At the center of our efforts is advocacy around something called production tax incentives. Which sounds wonky, but it remains vital to our industry’s health. So, I want to keep it simple. These incentives are investments in local workers and economies. They encourage production in towns and cities nationwide. They enable public officials to say to filmmakers: Bring your stories to our communities. Put down roots and shoot films and build sets and hire crews from our workforce. Make your magic right here.
Nearly 40 states boast these initiatives, and it isn’t hard to understand why. Movie production is a boon to any jurisdiction’s economy. In fact, if you can attract a major motion picture to your state, that’ll translate into a $1.3 million jolt to your economy each day of the shoot. If you can draw studios to your backyard, that’ll drive broadly-based prosperity and fuel job growth. This all stems from an industry that supports more than 2.3 million American jobs and more than 194,000 U.S. businesses and pays salaries that are 64 percent higher than the national average.
That means bigger paychecks for a larger cross-section of Americans. That turns into a regular flow of business coming into moviemaking. And that translates into a steadier stream of dollars heading into the pockets of the people who buy tickets to see these stories come alive.
Now, some critics have made intentionally misleading claims about the benefits of these programs. But their narrative is shortsighted and ignores the full picture. If anyone wants to see the real-time, positive effects of production, take a trip to New York, where every dollar invested in incentives generates $9 in economic activity. Or Georgia, where that ROI is over $6. Or New Mexico, where it exceeds $8.
That’s money going into the bank accounts of your neighborhood’s businesses and households. That’s a true win-win-win for theaters, local economies, and the entire creative community.

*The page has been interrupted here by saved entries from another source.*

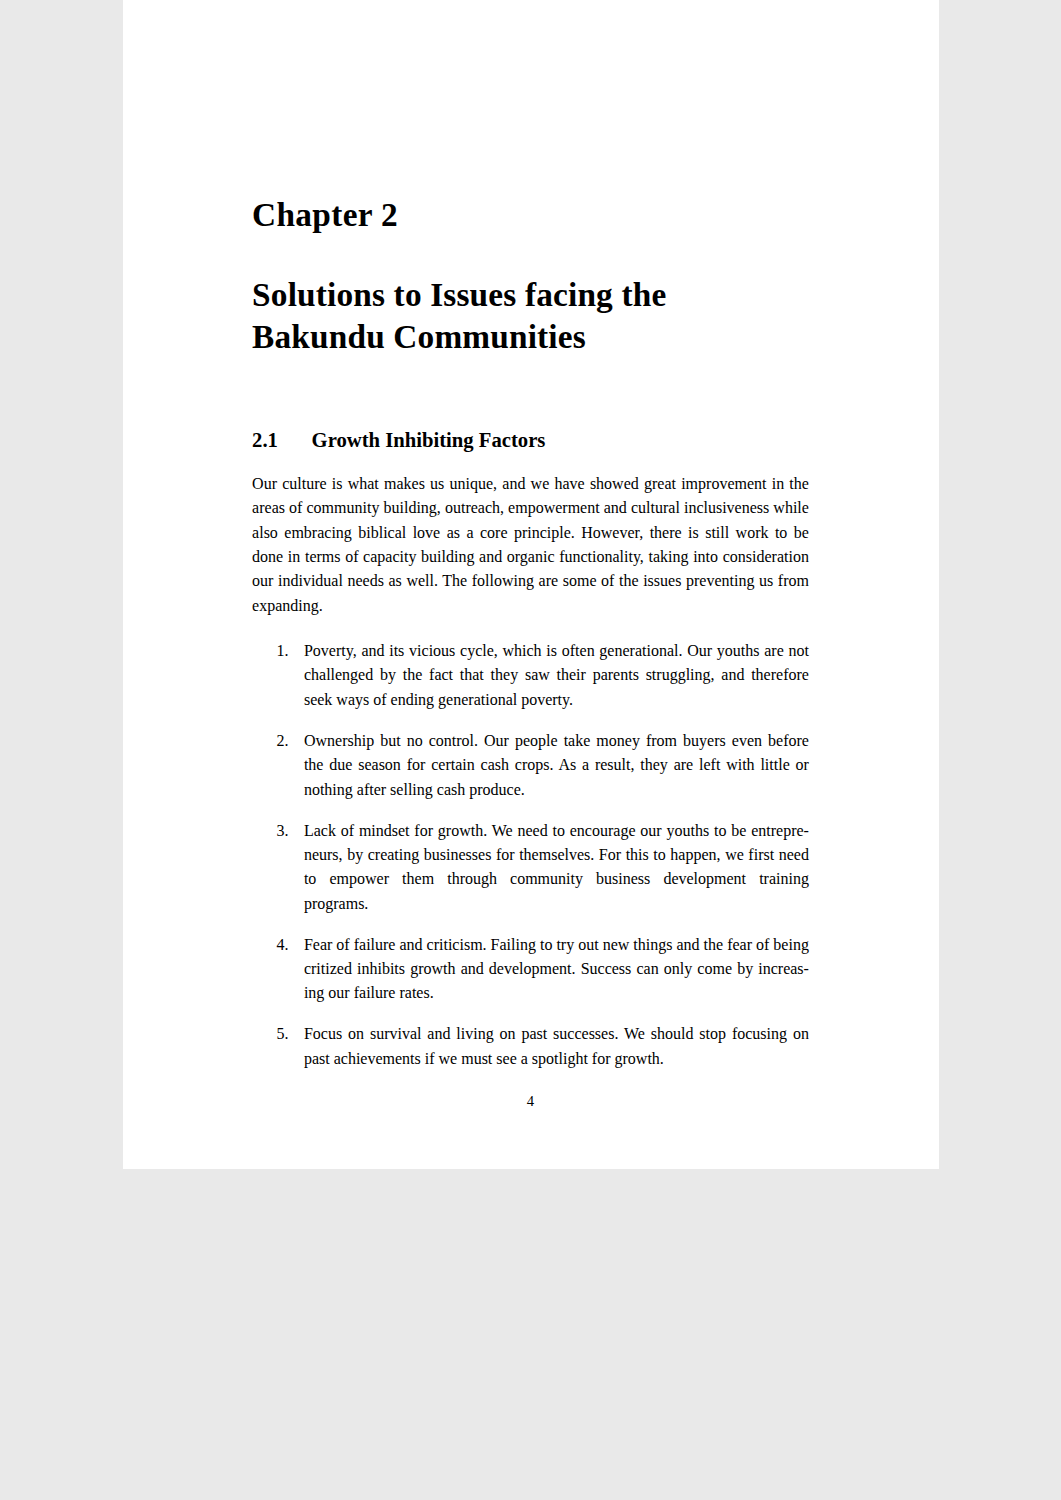Chapter 2
Solutions to Issues facing the
Bakundu Communities
2.1 Growth Inhibiting Factors
Our culture is what makes us unique, and we have showed great improvement in the areas of community building, outreach, empowerment and cultural inclusiveness while also embracing biblical love as a core principle. However, there is still work to be done in terms of capacity building and organic functionality, taking into consideration our individual needs as well. The following are some of the issues preventing us from expanding.
Poverty, and its vicious cycle, which is often generational. Our youths are not challenged by the fact that they saw their parents struggling, and therefore seek ways of ending generational poverty.
Ownership but no control. Our people take money from buyers even before the due season for certain cash crops. As a result, they are left with little or nothing after selling cash produce.
Lack of mindset for growth. We need to encourage our youths to be entrepreneurs, by creating businesses for themselves. For this to happen, we first need to empower them through community business development training programs.
Fear of failure and criticism. Failing to try out new things and the fear of being critized inhibits growth and development. Success can only come by increasing our failure rates.
Focus on survival and living on past successes. We should stop focusing on past achievements if we must see a spotlight for growth.
4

Here’s the bottom line: All of us—the MPA, NATO, theater owners, exhibitors, casts, and crews—love movies and the cinematic experience.
All of us believe in the power of film to entertain us, educate us, and take us to new places, worlds, and even galaxies far, far away.
All of us recognize that filmmaking, like our theaters, is a bedrock of economic development and a strong source of growth.
All of us understand what production can, and does, mean for our economies and society: how making a movie creates jobs while also driving training for local students, skills development for local workforces, and tourism for local companies—not to mention how it brings more stories to our screens, more audiences to the box office, and more possibilities to Main Street.
That’s the reach and impact of storytelling at its best. That’s certainly a message we can all embrace at CinemaCon this year.